**TASK INSTRUCTIONS:** The answer should be a single number: how many lines of the entries below hold the word "degrees".

**DATASET:**

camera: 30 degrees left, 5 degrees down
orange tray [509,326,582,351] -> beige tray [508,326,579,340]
...
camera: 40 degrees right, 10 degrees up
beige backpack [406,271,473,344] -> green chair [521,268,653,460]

**OUTPUT:** 2